Hoy es otro día tranquilo de 1734, así que nos hemos tumbado en un montón de heno en el establo. Yo con los brazos cruzados detrás de la cabeza y Ursula acurrucada encima de mí. No nos movemos mucho para que el heno no nos pinche a través de la ropa. Los dos miramos hacia el techo, hacia las vigas de madera y la parte inferior entretejida del techo de paja. Las arañas cuelgan de los filamentos de sus telas.
Ursula empieza a machacármela y dice:
—¿Has visto a Denny en la televisión?
¿Cuándo?
—Anoche.
¿Por qué?
Ursula niega con la cabeza.
—Por construir algo. La gente se ha quejado. La gente cree que es una especie de iglesia y él no quiere decir de qué clase.
Es patético que no podamos vivir con las cosas que no entendemos. Que necesitemos que todo esté etiquetado y explicado y deconstruido. Aunque sea del todo inexplicable. Aunque sea Dios.
«Desactivado» no es la palabra adecuada, pero es la primera palabra que viene a la mente.
Le digo que no es una iglesia. Me echo el fular hacia atrás por encima del hombro y me saco la parte delantera de la camisa de las calzas.
Y Ursula dice:
—En la tele creen que es una iglesia.
Con las yemas de los dedos de la mano me aprieto en torno al ombligo, el umbilicus, pero la palpación digital no ofrece conclusiones seguras. Doy unos golpecitos y escucho en busca de cambios en el ruido que pueden indicar una masa sólida, pero la percusión es un método poco concluyente.
Al enorme músculo que hace de trampilla y mantiene la mierda en tu interior los médicos lo denominan
balda rectal,
y si metes algo más grande que esa balda está claro que no saldrá sin un montón de ayuda. En las salas de urgencias de los hospitales a esa clase de ayuda la llaman
manejo de cuerpos extraños colorrectales.
A Ursula le pregunto si puede ponerme la oreja sobre el vientre desnudo y decirme si oye algo.
—Denny nunca ha estado muy bien de la azotea —dice, y se inclina para apoyar la oreja caliente en mi ombligo. Mi centro. Mi umbilicus, como lo llaman los médicos.
Un paciente típico con problemas de cuerpos extraños colorrectales es un varón de entre cuarenta y cincuenta años. El cuerpo extraño es casi siempre lo que los médicos llaman
autoadministrado.
Y Ursula dice:
—¿Qué tengo que oír?
Ruidos intestinales positivos.
—Gorgoteos, ruidos de tripas, ronroneos, lo que sea —le digo. Cualquier cosa que indique que en algún momento voy a tener un movimiento de tripas y que la deposición no se está acumulando detrás de alguna obstrucción.

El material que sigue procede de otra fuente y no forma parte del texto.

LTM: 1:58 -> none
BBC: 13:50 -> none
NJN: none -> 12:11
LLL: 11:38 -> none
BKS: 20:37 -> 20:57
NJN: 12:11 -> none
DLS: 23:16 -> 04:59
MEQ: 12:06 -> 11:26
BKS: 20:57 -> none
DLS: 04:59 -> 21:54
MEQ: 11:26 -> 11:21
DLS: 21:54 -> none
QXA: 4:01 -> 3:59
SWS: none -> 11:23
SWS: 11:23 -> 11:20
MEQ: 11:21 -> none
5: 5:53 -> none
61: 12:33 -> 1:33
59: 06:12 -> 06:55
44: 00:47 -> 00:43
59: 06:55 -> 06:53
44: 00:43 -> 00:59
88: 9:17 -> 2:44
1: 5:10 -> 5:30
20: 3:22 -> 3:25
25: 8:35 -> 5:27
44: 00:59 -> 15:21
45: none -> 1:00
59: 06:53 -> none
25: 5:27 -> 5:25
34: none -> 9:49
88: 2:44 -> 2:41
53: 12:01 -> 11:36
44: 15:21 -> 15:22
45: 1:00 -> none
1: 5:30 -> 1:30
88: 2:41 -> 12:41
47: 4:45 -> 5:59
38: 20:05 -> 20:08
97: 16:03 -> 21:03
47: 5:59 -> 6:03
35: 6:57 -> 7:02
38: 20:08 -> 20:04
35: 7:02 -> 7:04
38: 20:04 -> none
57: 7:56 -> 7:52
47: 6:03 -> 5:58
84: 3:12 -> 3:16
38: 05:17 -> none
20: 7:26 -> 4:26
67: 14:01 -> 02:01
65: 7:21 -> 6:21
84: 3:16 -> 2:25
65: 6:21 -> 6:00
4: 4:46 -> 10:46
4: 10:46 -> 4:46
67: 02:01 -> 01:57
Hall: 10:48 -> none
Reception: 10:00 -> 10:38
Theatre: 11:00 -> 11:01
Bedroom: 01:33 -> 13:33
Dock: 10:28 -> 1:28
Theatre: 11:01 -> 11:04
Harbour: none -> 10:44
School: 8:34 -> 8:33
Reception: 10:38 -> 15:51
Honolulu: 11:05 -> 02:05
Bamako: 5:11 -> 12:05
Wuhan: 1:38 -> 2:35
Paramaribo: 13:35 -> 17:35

Como entidad clínica, la incidencia de cuerpos extraños colorrectales aumenta cada año de forma dramática. Hay informes de cuerpos extraños que han permanecido en el mismo lugar durante años sin perforar el intestino ni causar complicaciones de salud importantes. Aunque Ursula oyera algo, no sería una prueba concluyente. En realidad harían falta un roentgenograma y una proctosigmoidoscopia.